Dezelfde logica geldt voor al het andere: het wijdverbreide gebruik van elektrische auto’s leidt tot conflicten over kobalt, nikkel, enz. Deze edelmetaalmijnen in de landen van het Zuiden (Marokko, Chili, Argentinië, enz.) slokken al het resterende water op en bedreigen de lokale bevolking met droogte en dorst. Dit is de grimmige realiteit. Staten zullen niet stoppen met het uitbuiten van de mens en de hulpbronnen van de planeet; ze zullen niet stoppen met vernietigen en verarmen, omdat ze de belangen vertegenwoordigen van elke nationale bourgeoisie. De functie van staten is om de economische en militaire krachten van elk land te concentreren voor de strijd in de internationale arena. Ze zijn de hoogste autoriteit in het kapitalistische wereldsysteem, dat alleen leeft voor winst en door concurrentie.
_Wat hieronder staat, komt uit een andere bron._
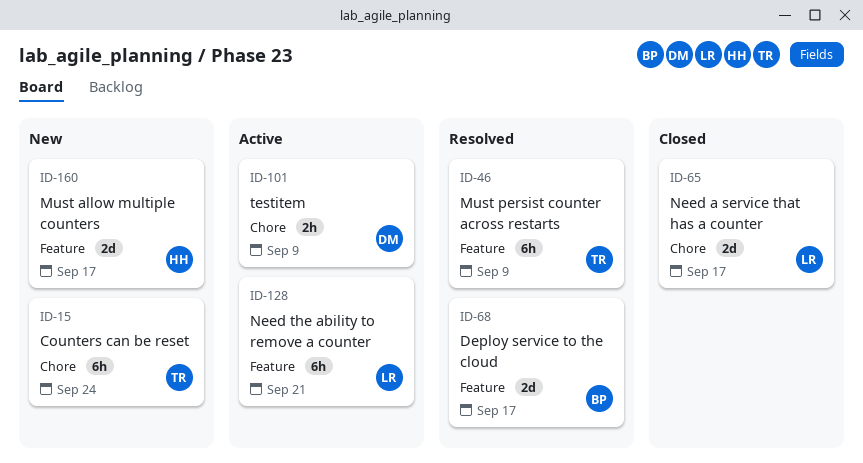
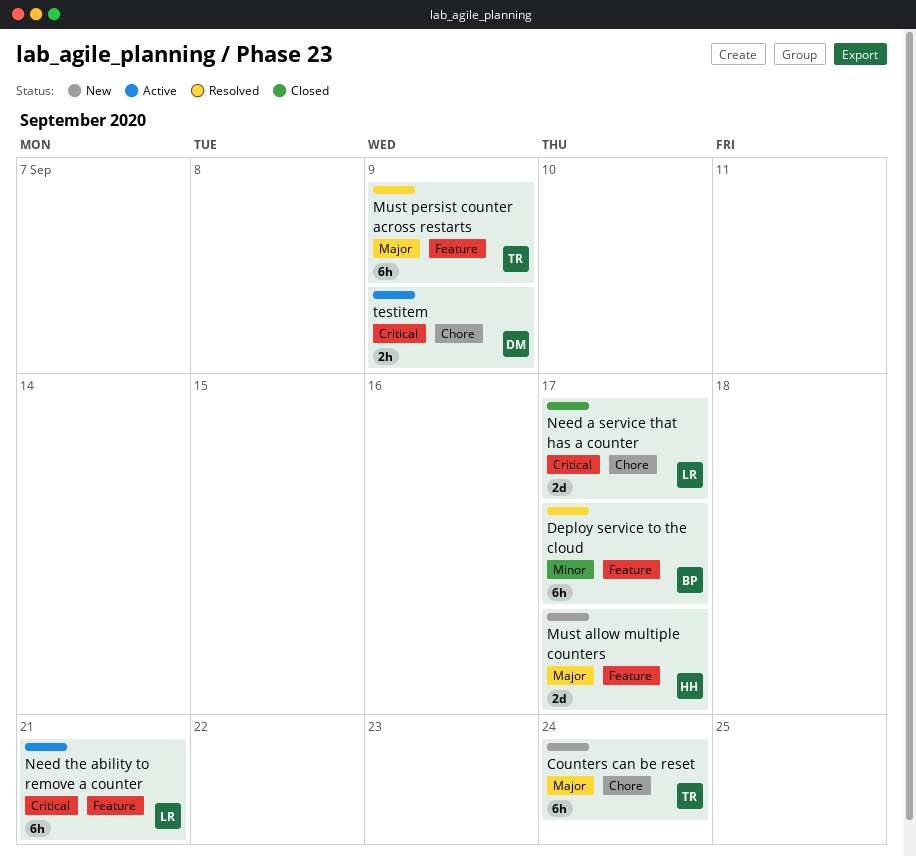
Deploy service to the cloud, estimate: 2d -> 6h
Of ze zich nu wel of niet bewust zijn van het gevaar dat hun vernietiging voor de mensheid inhoudt, ze zullen nooit ophouden.
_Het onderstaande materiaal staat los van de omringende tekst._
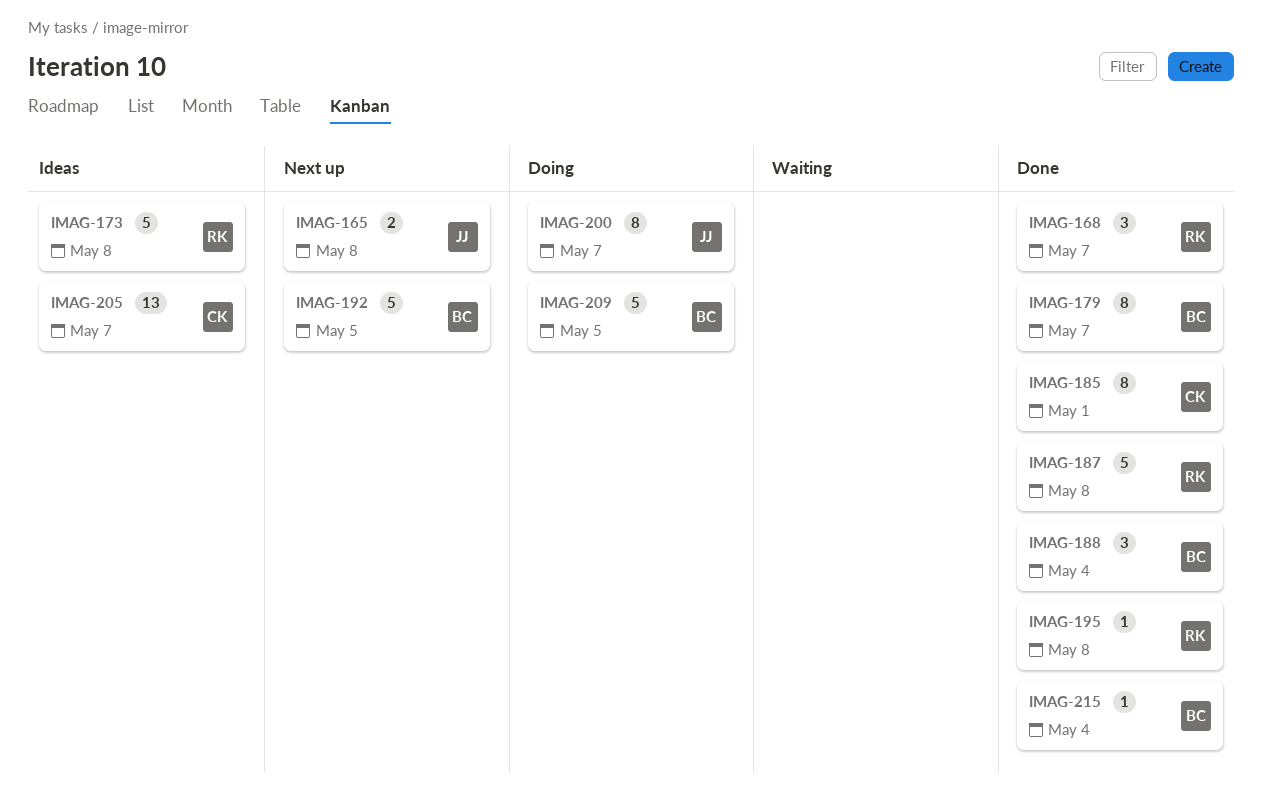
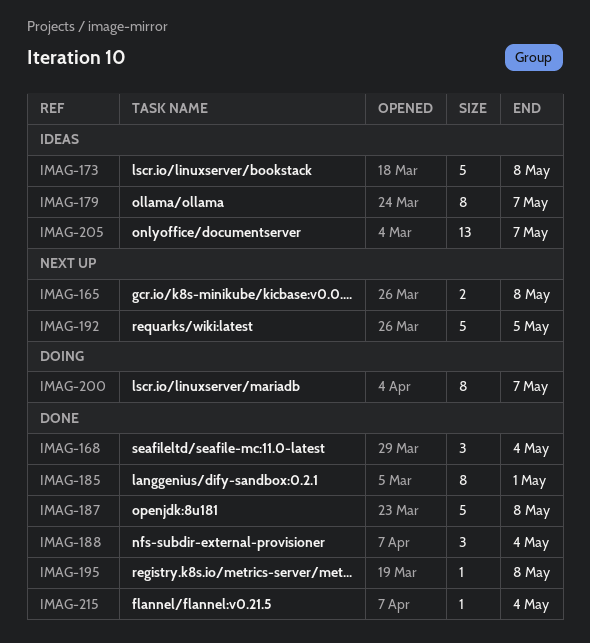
IMAG-168, due: May 7 -> May 4
IMAG-179, status: Done -> Ideas
IMAG-209: present -> none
De COP’s (binnenkort zal de 30ste zijn!) zijn niets meer dan een bijeenkomst van bandieten. De Volkenbond, de VN, de NAVO, de WTO, het IMF... al deze internationale organisaties zijn niets anders dan plaatsen van confrontatie en beïnvloeding. Elke COP is voor sommigen een gelegenheid nieuwe normen en beperkingen op te leggen om zo obstakels op te werpen voor anderen: Frankrijk tegen Duitse of Chinese steenkool, het Verenigd Koninkrijk tegen Franse kernenergie, Duitsland tegen Amerikaanse olie, enz. De proliferatie van oorlogen, die op de lange termijn de hele mensheid dreigen te vernietigen, is het ultieme bewijs dat staten niet de oplossing zijn, maar het probleem. En het maakt niet uit welk regime aan de macht is, of welke kleur de regering heeft. Of het nu een democraat of een dictator is, of het nu uiterst rechts, het midden of uiterst links is dat dit of dat land regeert, kapitalisme leidt overal tot dezelfde catastrofe. In elk land zijn de ‘ecologische’ partijen vaak het meest oorlogszuchtig. Wat een symbool!